Début 1992, avec deux de mes anciens collègues de chez Electrographics (laquelle avait fait faillite 6 mois après mon départ), nous avons décidé de créer notre propre société anonyme, basée à Puidoux, appelée Interactive Video Technologies, et active dans le domaine du multimedia. Après quelques coups d'éclat, dont une première page de l'Est Vaudois pour notre kiosque à information interactif installé dans l'Office du Tourisme de Montreux, et la représentation officielle de NeXT pour la Suisse Romande, nous avons à notre tour fait faillite après juste quinze mois d'activités, la grande majorité de nos liquidités ayant été englouties dans l'aquisition de matériel multimedia hors de prix à cette époque.
De plus, la décision de Steve Jobs de revendre sa société NeXT à Canon n'a pas amélioré notre situation, alors que nous avions investi beaucoup d'argent et d'énergie pour promouvoir cette machine révolutionnaire, qui en 1993 déjà, permettait de faire ce qu'on a pu commencer à faire sur Mac ou Windows une quinzaine d'années plus tard.
Bref, nous étions trop en avance et le marché n'était pas encore mûr pour ce que nous envisagions... Mais personnellement, j'ai beaucoup appris de cet échec.

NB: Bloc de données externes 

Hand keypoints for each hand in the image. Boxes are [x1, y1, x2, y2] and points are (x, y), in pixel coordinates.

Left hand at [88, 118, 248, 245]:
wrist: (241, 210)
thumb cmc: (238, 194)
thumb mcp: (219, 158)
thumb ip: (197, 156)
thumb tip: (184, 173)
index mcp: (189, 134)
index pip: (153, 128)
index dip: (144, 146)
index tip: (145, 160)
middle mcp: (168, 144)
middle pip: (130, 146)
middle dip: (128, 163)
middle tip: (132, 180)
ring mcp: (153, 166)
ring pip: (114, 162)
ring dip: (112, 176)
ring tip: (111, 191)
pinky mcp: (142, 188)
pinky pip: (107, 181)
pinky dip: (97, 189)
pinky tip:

Après une petite période de chômage et une court passage par une société de consulting appellée Natsoft à Genève, je me suis remis à mon compte et j'ai travaillé pendant deux mois à Washington D.C., au sein de l'agence pour la protection de l'environnement.
A mon retour, j'ai décroché un mandat chez Philip Morris où j'ai passé la majeure partie de mon temps jusqu'en mai 2001, où la Vice-Présidente des Ressources Humaines pour laquelle je travaillais n'a plus pu renouveller mon contrat, suite à une énième restructuration.
Me rendant compte qu'il faudrait à nouveau tout recommencer (chercher des clients, trouver du travail, le réaliser et recommencer à courrir dans tous les sens, j'ai accepté la proposition de Marco Simeoni, un ancien collègue de Philip Morris que j'avais aidé à démarrer sa propore société en 1994. J'y suis resté jusqu'en janvier 2005, date à laquelle j'ai été licencié suite à une réorganisation du nouveau manager (Philippe Béal pour ne pas le nommer) de LAN Expert.
De 2005 à 2010, j'ai officié pendant 4-5 ans en tant que Project Manager au sein du projet GLOBE de Nestlé.
De 2011 à 2021, j'ai travaillé chez Protocol, la société créée par Thierry Stocco, mon ancien collègue de chez Electrographic, lorsque cette dernière avait fait faillite. Au cours de ces 10 ans, je me suis spécialisé dans la GED (Gestion Electronique de Documents) et dans les solutions ECM (Enterprise Content Management).
Depuis 2022, je travaille pour Assura, en tant que Développeur &
Spécialiste SmartFix, une solution de RAD/LAD utilisée pour automatiser autant que possible le traitement des quelques 20 millions de documents envoyés chaque année par les assurés.